Text provided:
Is any screensaver running?
Do you have acpid running? If so, does it still happen after you kill
it?
HTH,
Niklaus
>|>| phil-new...@ipal.net wrote:
>|>|> I want to have X Windows stop blanking out the screen after some
>|>|> idle time. I've tried things like "xset s 0 0" and "xset s
>|>|> noblank", but this seems to have no effect towards my goal. I want
>|>|> to have the original screen just stay on there indefinitely. I
>|>|> don't want it to switch to a screensaver, either.
>|> And it still has no effect. Any other ideas to try?
>| Is KDE or GNOME responsible for the "blanking"?
>I doubt it. It happens without them as a desktop environment. I'm
>using fvwm. But I could try KDE for a while.
How are you starting fvwm? Are you booting into some windoze run-level,
or are you logging in via text mode, and then running 'startx' or 'runx'?

Records shown:
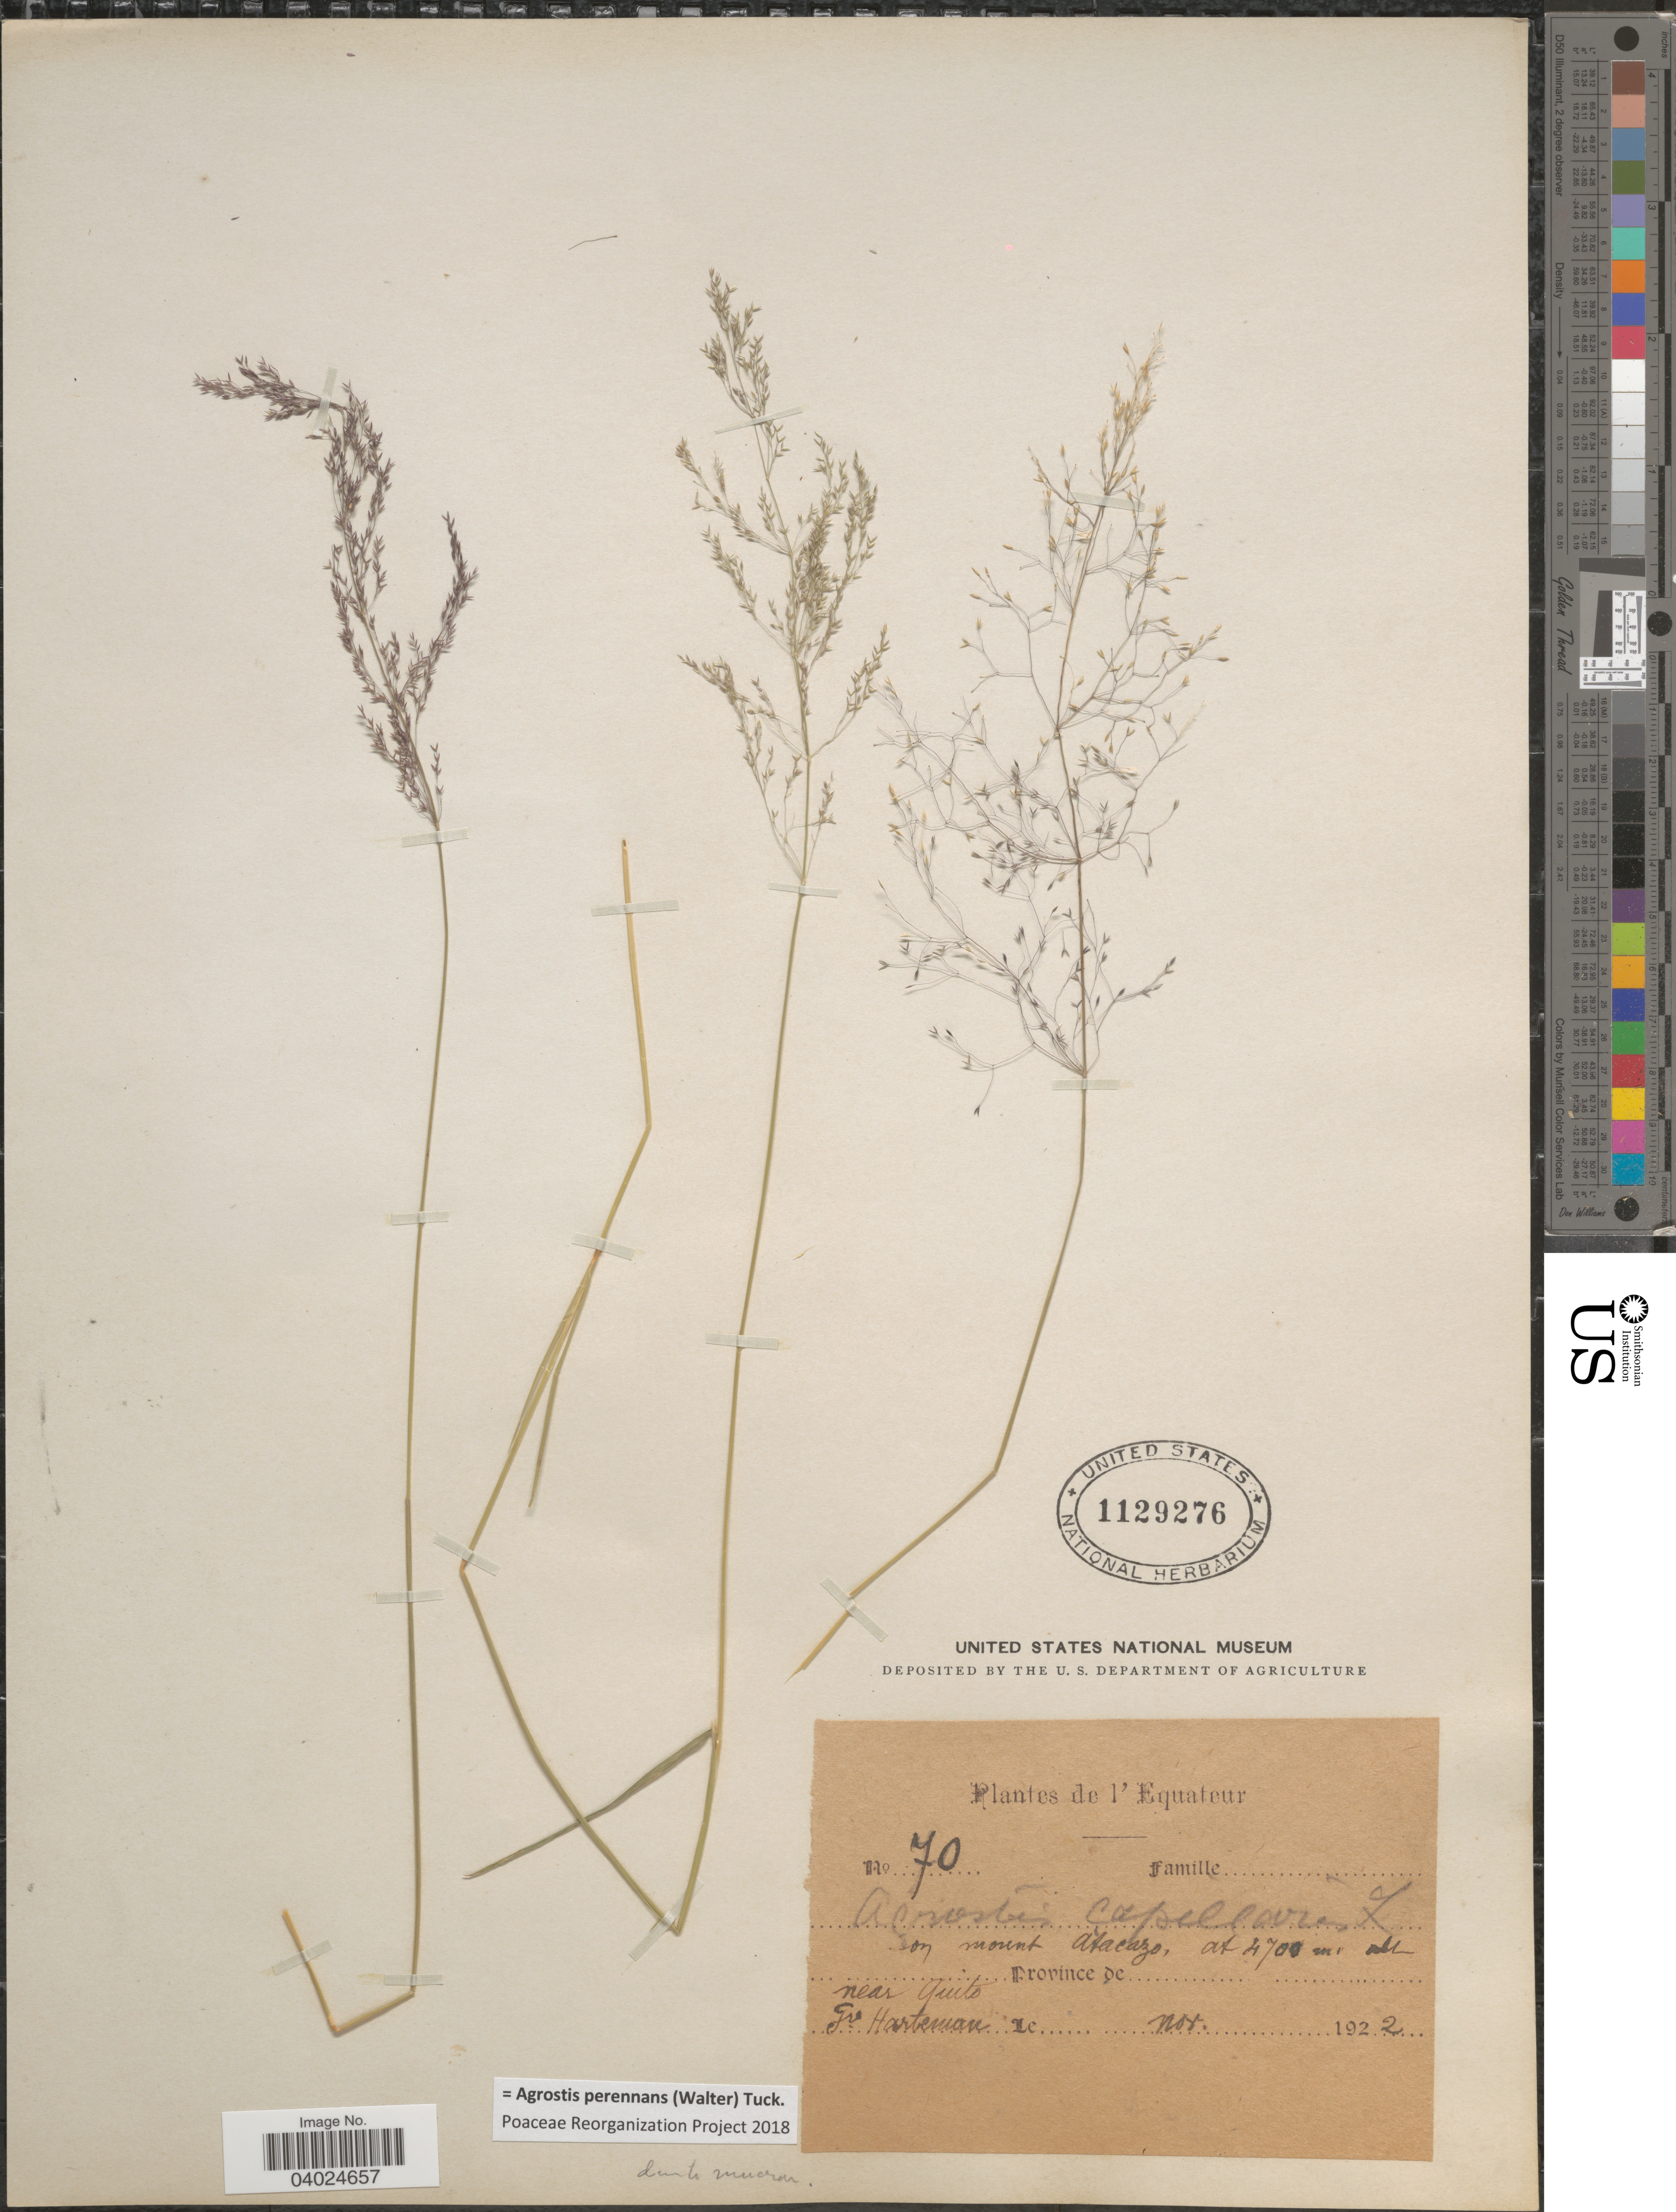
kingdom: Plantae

* * *

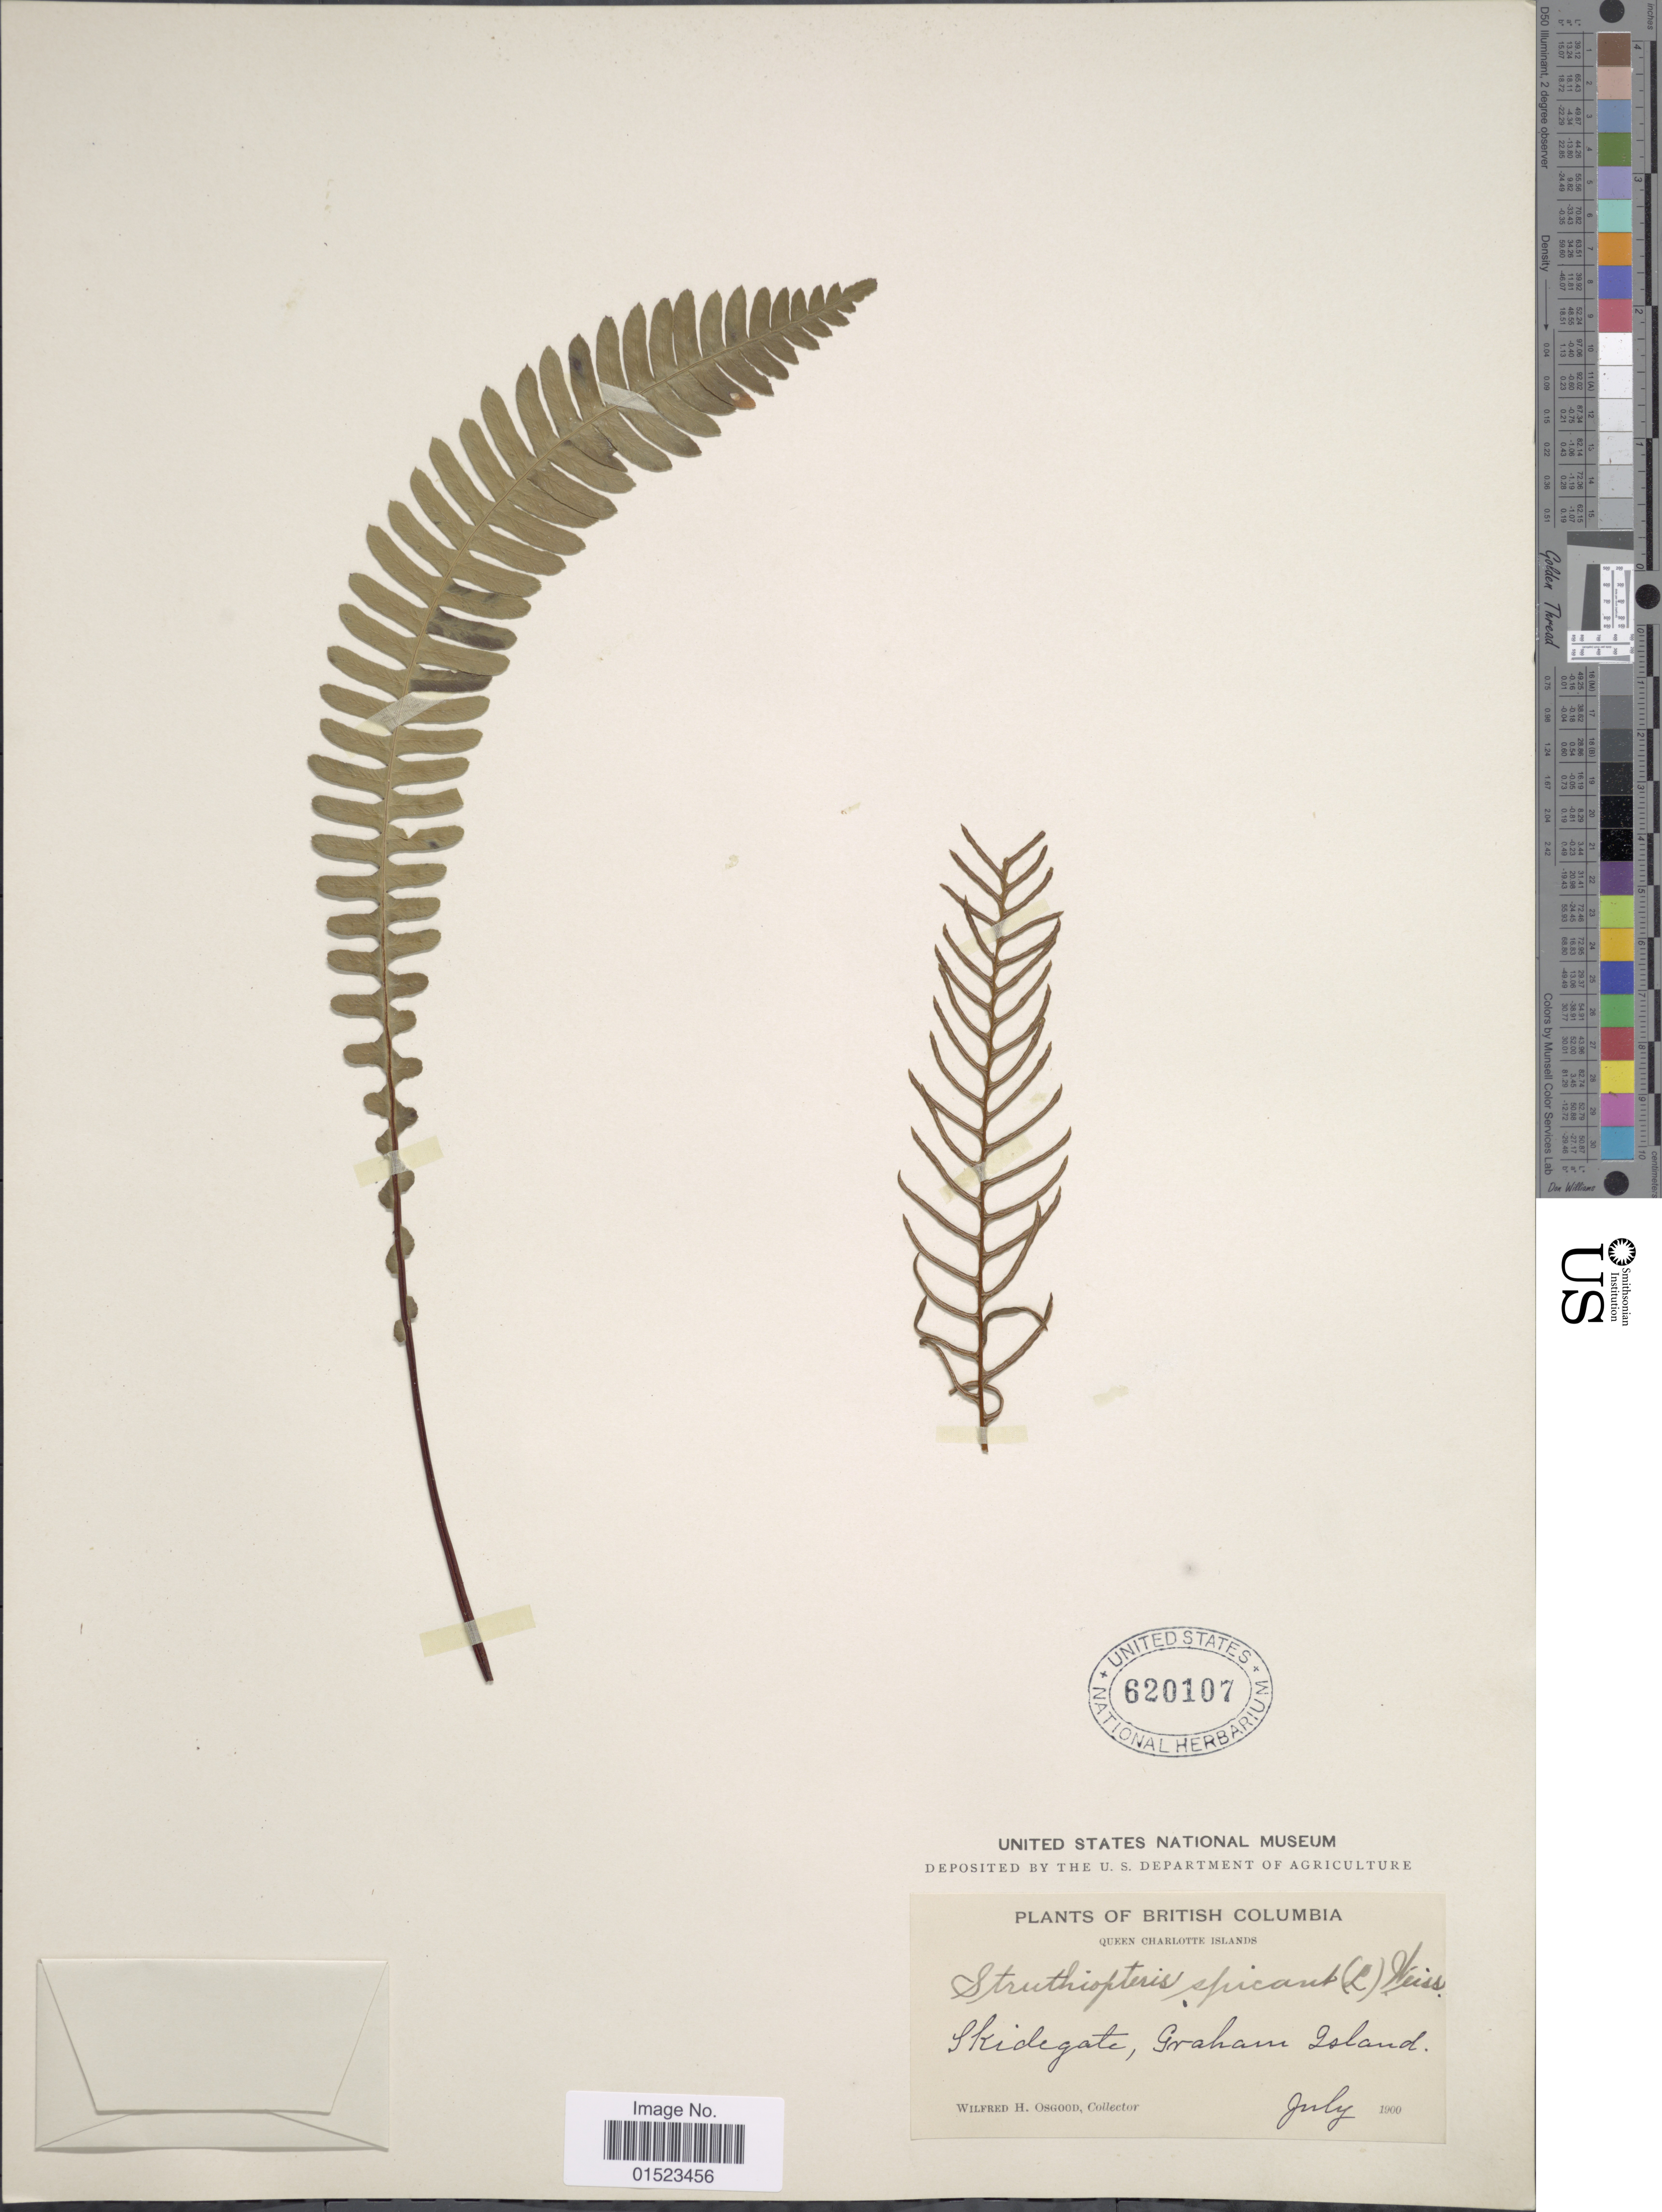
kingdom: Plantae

The exercise:
Please copy the newsgroup reply about screen blanking word for word, from "Do you have" to "a screensaver, either.".

Final result:
Do you have acpid running? If so, does it still happen after you kill
it?
HTH,
Niklaus
>|>| phil-new...@ipal.net wrote:
>|>|> I want to have X Windows stop blanking out the screen after some
>|>|> idle time. I've tried things like "xset s 0 0" and "xset s
>|>|> noblank", but this seems to have no effect towards my goal. I want
>|>|> to have the original screen just stay on there indefinitely. I
>|>|> don't want it to switch to a screensaver, either.